Sekitar dua atau tiga tahun yang lalu. Saat ia masih
menikmati masa-masa bermain, penuh canda dan tawa. Belum ada teriakan untuk
segera mengerjakan tugas sekolah ataupun belajar untuk persiapan ujian. Namanya
DENISA, seorang anak cerdas dan selalu ingin tahu. Tak ada aliran darah setetes
pun memang antara aku dengan nya. Tapi kedekatan kita berdua layaknya kakak dan
adik tanpa sekat, atau mungkin lebih dari itu. DENISA anak pertama bapak kost,
dimana tempatku beristirahat dan melepas penat sejak awal memasuki kota pelajar
ini hingga saat ini.
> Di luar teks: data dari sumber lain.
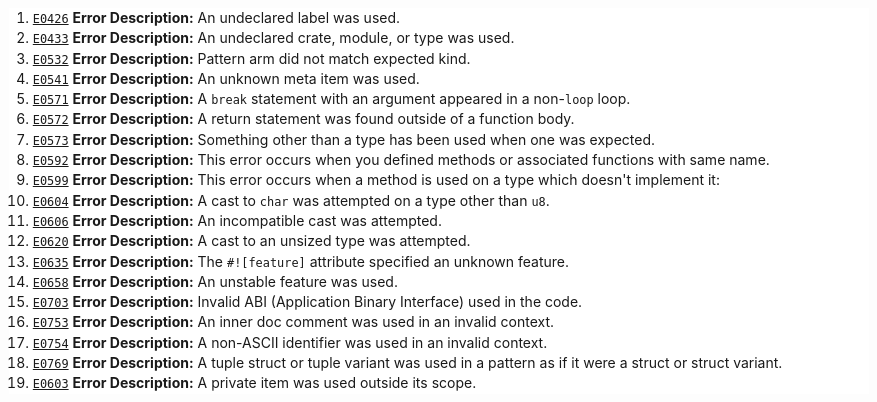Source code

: 1. [`E0426`](https://doc.rust-lang.org/error_codes/E0426.html) **Error Description:** An undeclared label was used.
1. [`E0433`](https://doc.rust-lang.org/error_codes/E0433.html) **Error Description:** An undeclared crate, module, or type was used.
1. [`E0532`](https://doc.rust-lang.org/error_codes/E0532.html) **Error Description:** Pattern arm did not match expected kind.
1. [`E0541`](https://doc.rust-lang.org/error_codes/E0541.html) **Error Description:** An unknown meta item was used.
1. [`E0571`](https://doc.rust-lang.org/error_codes/E0571.html) **Error Description:** A `break` statement with an argument appeared in a non-`loop` loop.
1. [`E0572`](https://doc.rust-lang.org/error_codes/E0572.html) **Error Description:** A return statement was found outside of a function body.
1. [`E0573`](https://doc.rust-lang.org/error_codes/E0573.html) **Error Description:** Something other than a type has been used when one was expected.
1. [`E0592`](https://doc.rust-lang.org/error_codes/E0592.html) **Error Description:** This error occurs when you defined methods or associated functions with same name.
1. [`E0599`](https://doc.rust-lang.org/error_codes/E0599.html) **Error Description:** This error occurs when a method is used on a type which doesn't implement it:
1. [`E0604`](https://doc.rust-lang.org/error_codes/E0604.html)  **Error Description:** A cast to `char` was attempted on a type other than `u8`.
1. [`E0606`](https://doc.rust-lang.org/error_codes/E0606.html) **Error Description:** An incompatible cast was attempted.
1. [`E0620`](https://doc.rust-lang.org/error_codes/E0620.html) **Error Description:** A cast to an unsized type was attempted.
1. [`E0635`](https://doc.rust-lang.org/error_codes/E0635.html) **Error Description:** The `#![feature]` attribute specified an unknown feature.
1. [`E0658`](https://doc.rust-lang.org/error_codes/E0658.html) **Error Description:** An unstable feature was used.
1. [`E0703`](https://doc.rust-lang.org/error_codes/E0703.html) **Error Description:** Invalid ABI (Application Binary Interface) used in the code.
1. [`E0753`](https://doc.rust-lang.org/error_codes/E0753.html) **Error Description:** An inner doc comment was used in an invalid context.
1. [`E0754`](https://doc.rust-lang.org/error_codes/E0754.html) **Error Description:** A non-ASCII identifier was used in an invalid context.
1. [`E0769`](https://doc.rust-lang.org/error_codes/E0769.html) **Error Description:** A tuple struct or tuple variant was used in a pattern as if it were a struct or struct variant.
1. [`E0603`](https://doc.rust-lang.org/error_codes/E0603.html) **Error Description:** A private item was used outside its scope.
Ruangan berukuran 4,5x3 itu memberikan kenyamanan yang
luar biasa, selalu memberi inspirasi tersendiri.
Foto itu, tiga tahun yang lalu. Kala DENISA masih sering
mengetuk pintu kamarku dan memanggil-manggil namaku seakan kita layaknya teman
bermain sebaya. Tak jarang ia menugguku di balkon depan kamar hingga pulang
kuliah. Teramat dekat memang. Ketika adzan terdengar, ia dengan lantang
mengajak ku untuk segera mengambil wudhu dan sholat berjamaah berdua, hanya aku
dan DENISA. Entah karena ia ingin bermain air, atau memang Tuhan memberikan
kepekaan rohani padanya. Dikala sholat, ia terkadang mengikutiku komat-kamit
membaca doa. Dan bersyukurnya, ia hafal surat-surat pendek dengan gerakan
sholat yang pantas diacungi jempol untuk anak seusianya. Menjadi rutinitas kami
berdua saat itu, jika selesai sholat kami membaca ayat suci Al-Quran. Tanpa
kuminta dan tanpa aba-aba apapun dariku, dengan sigap ia segera mengambil
Al-Quran dan Iqra’ dari atas meja belajar. “Yang ini buat mbak putri” ia
memberiku Al-Quran bersampul ungu kebiruan itu. Kubalas dengan senyum dan kita
mulai mengaji. Disanalah aku merasakan betapa Tuhan tak pernah melewatkan
setitik bagian terkecil dari kehidupan. Termasuk anugrah yang luar biasa tak
terkira, yaitu seorang anak. Betapa bahagianya ketika Tuhan memberi kepercayaan
untuk satu hal ini. Dan betapa bersyukurnya kita dilahirkan dari orang tua yang
tak lelah mendidik dan membesarkan kita. Sudah, hentikan, cukup sampai disini
saja, pembahasan orang tua dan anak selalu berakhir pada butiran air mata.
Seolah tak ada yang dapat menggantikan kasih sayang mereka, sungguh tak akan
pernah ada.
Kembali pada cerita DENISA. Ia sekarang tumbuh menjadi anak
yang pintar. Waktu bermain dan mengunjungi ruangan penuh inspirasi itu sudah
jarang ia dapatkan. Kenaikan level pendidikan membuatnya harus belajar akan
tanggung jawab. Dan ia berhasil melewati tanggung jawab itu dengan predikat
sangat memuaskan. Di Sekolah Dasar tempat ia bersekolah saat ini, tak pernah
sekalipun terlewatkan dari peringkat pertama. Bangga, tak ada kata lain. DENISA, ia pun berhasil mengemas cerita tiga tahun lalu itu menjadi sebuah kenangan manis. DENISA, ia bocah pilihan Tuhan.